Isolate every line in the records below with "Браво" in it.

[[ Data provided, beginning ]]

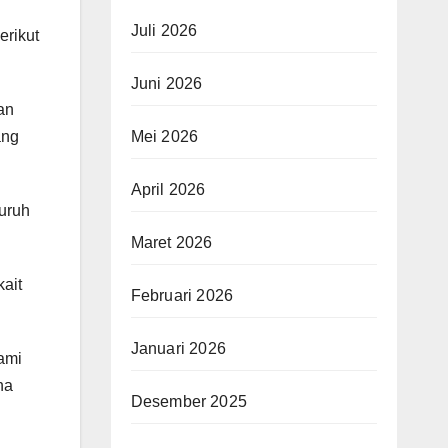
Juli 2026
erikut
Juni 2026
an
Mei 2026
ang
April 2026
uruh
Maret 2026
ait
Februari 2026
Januari 2026
ami
na
Desember 2025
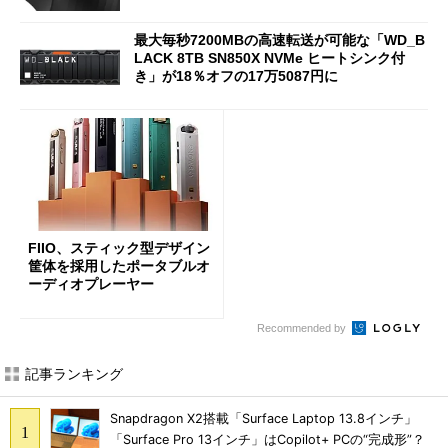
最大毎秒7200MBの高速転送が可能な「WD_B
LACK 8TB SN850X NVMe ヒートシンク付
き」が18％オフの17万5087円に
FIIO、スティック型デザイン
筐体を採用したポータブルオ
ーディオプレーヤー
Recommended by
記事ランキング
Snapdragon X2搭載「Surface Laptop 13.8インチ」
「Surface Pro 13インチ」はCopilot+ PCの“完成形”？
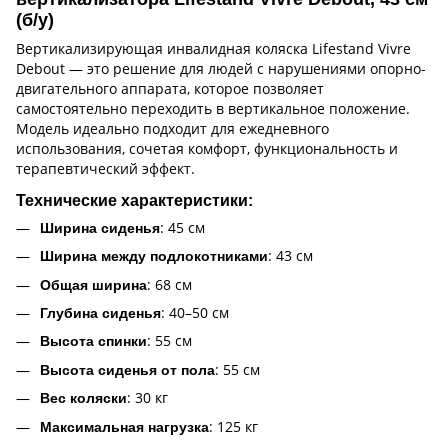
(б/у)
Вертикализирующая инвалидная коляска Lifestand Vivre
Debout — это решение для людей с нарушениями опорно-
двигательного аппарата, которое позволяет
самостоятельно переходить в вертикальное положение.
Модель идеально подходит для ежедневного
использования, сочетая комфорт, функциональность и
терапевтический эффект.
Технические характеристики:
: 45 см
Ширина сиденья
: 43 см
Ширина между подлокотниками
: 68 см
Общая ширина
: 40–50 см
Глубина сиденья
: 55 см
Высота спинки
: 55 см
Высота сиденья от пола
: 30 кг
Вес коляски
: 125 кг
Максимальная нагрузка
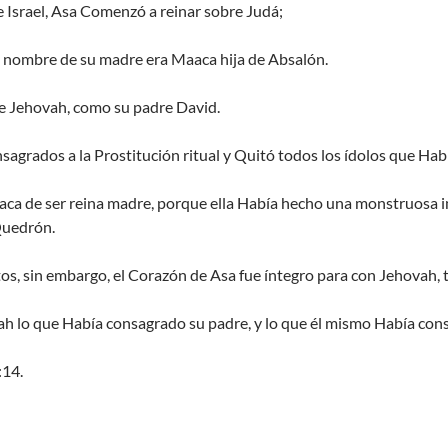
 Israel, Asa Comenzó a reinar sobre Judá;
El nombre de su madre era Maaca hija de Absalón.
 de Jehovah, como su padre David.
nsagrados a la Prostitución ritual y Quitó todos los ídolos que Ha
ca de ser reina madre, porque ella Había hecho una monstruosa 
Quedrón.
os, sin embargo, el Corazón de Asa fue íntegro para con Jehovah, 
ah lo que Había consagrado su padre, y lo que él mismo Había consa
:14.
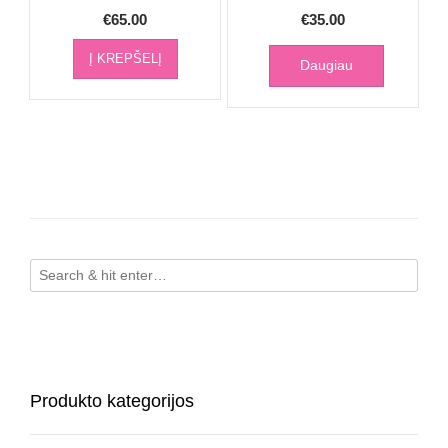
€
65.00
€
35.00
Į KREPŠELĮ
Daugiau
Produkto kategorijos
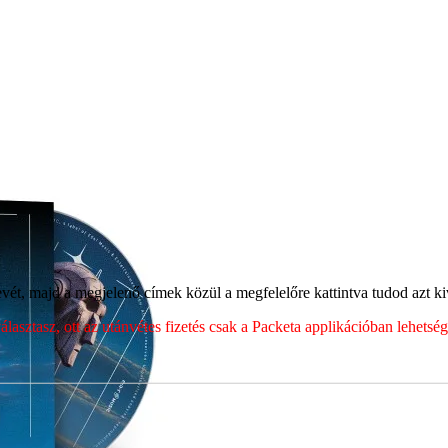
ét, majd a megjelenő címek közül a megfelelőre kattintva tudod azt kiv
sztasz, ott az utánvétes fizetés csak a Packeta applikációban lehets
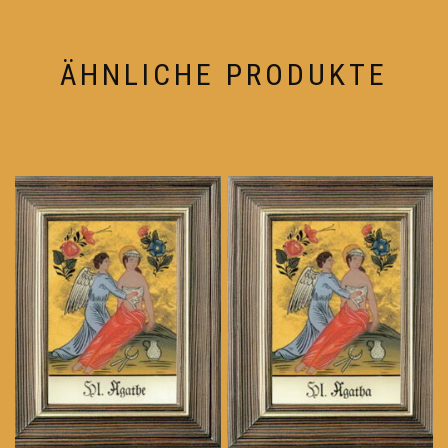
ÄHNLICHE PRODUKTE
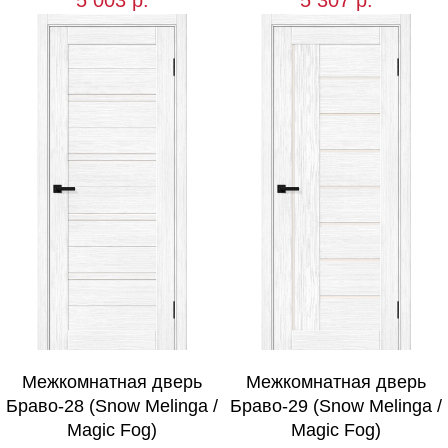
Межкомнатная дверь
Межкомнатная дверь
Браво-28 (Snow Melinga /
Браво-29 (Snow Melinga /
Magic Fog)
Magic Fog)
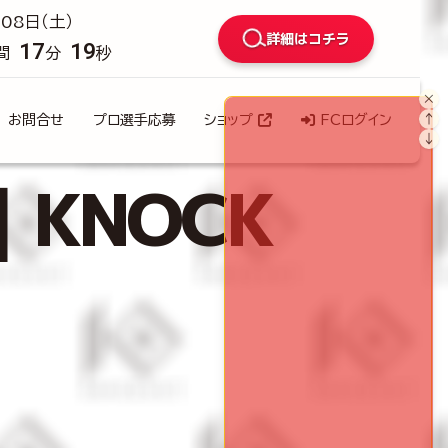
08日（土）
詳細はコチラ
17
17
間
分
秒
×
↑
お問合せ
プロ選手応募
ショップ
FCログイン
↓
｜KNOCK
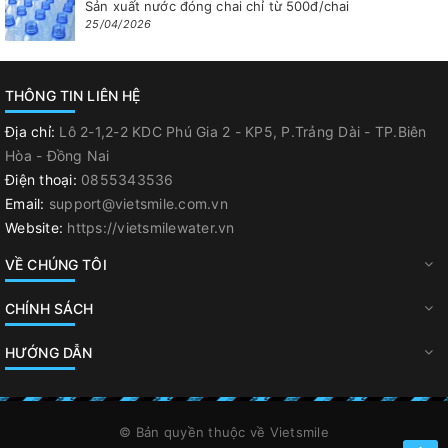
Sản xuất nước đóng chai chỉ từ 500đ/chai
25/04/2026
THÔNG TIN LIÊN HỆ
Địa chỉ:
Lô 2-1,2-2 KDC Phú Gia 2 - KP5, P.Trảng Dài - TP.Biên
Hòa - Đồng Nai
Điện thoại:
0855343536
Email:
support@vietsmile.com.vn
Website:
https://vietsmilewater.vn
VỀ CHÚNG TÔI
CHÍNH SÁCH
HƯỚNG DẪN
© Bản quyền thuộc về
Vietsmile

[[ Data provided, end ]]

:: Solution to the problem ::
Браво-28 (Snow Melinga /
Браво-29 (Snow Melinga /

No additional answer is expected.